Ingredients:

  • 250g Full fat Cream Cheese, softened
  • 50g Unsalted Butter
  • 100ml Whole Milk
  • 6 Large Egg Yolks
  • 1 tbsp Lemon Juice
  • 1 tsp Vanilla Extract
  • 60g Cake Flour
  • 20g Cornstarch
  • 1/4 tsp Fine Sea Salt
  • 6 Large Egg Whites, chilled
  • 140g Superfine Granulated Sugar
  • 1/2 tsp Cream of Tartar

Instructions:

  1. Combine 250g cream cheese, 50g butter, and 100ml milk in a heatproof bowl. Place over a pot of simmering water (double boiler) and whisk until the mixture is satin smooth and fully melted. Remove from heat and let it cool slightly.
  2. Sift 60g cake flour, 20g cornstarch, and 1/4 tsp salt directly into the warm cheese mixture. Whisk gently until no white streaks remain.
  3. Add 6 egg yolks, 1 tbsp lemon juice, and 1 tsp vanilla extract to the base. Whisk until the color is a pale, creamy yellow. Pass this mixture through a fine mesh sieve into a clean bowl to ensure zero lumps.

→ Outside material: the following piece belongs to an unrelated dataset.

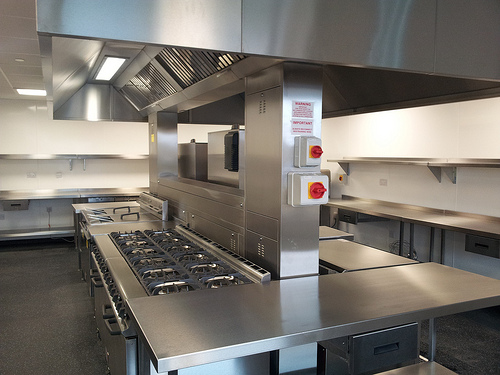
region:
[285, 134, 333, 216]
red buttons between ovens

  4. In a separate cold bowl, beat 6 chilled egg whites with 1/2 tsp cream of tartar until frothy. Gradually add 140g sugar in three stages, beating until soft peaks form and the mixture looks like glossy shaving cream.
  5. Gently fold 1/3 of the meringue into the cheese base to lighten it. Fold in the remaining meringue in two more batches, using a 'cut and fold' motion until the batter is a uniform, pale ivory.

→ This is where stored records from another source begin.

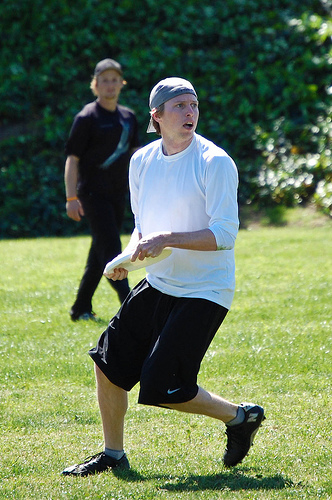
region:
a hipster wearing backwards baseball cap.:
[144, 77, 217, 145]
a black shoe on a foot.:
[217, 402, 269, 464]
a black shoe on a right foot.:
[58, 447, 135, 483]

  6. Pour the batter into your lined 8 inch pan. Tap the pan on the counter three times to pop any large air bubbles trapped inside.
  7. Place the cake pan into a roasting tray and fill the tray with hot water (about 1 inch deep). Bake at 320°F for 20 minutes, then lower to 285°F for 50 minutes until the top is golden brown and the cake feels bouncy.
  8. Turn off the oven and prop the door open slightly with a wooden spoon. Let the cake sit inside for 10 minutes to prevent a sudden temperature drop from collapsing the structure. Remove and let cool completely on a wire rack before peeling the paper.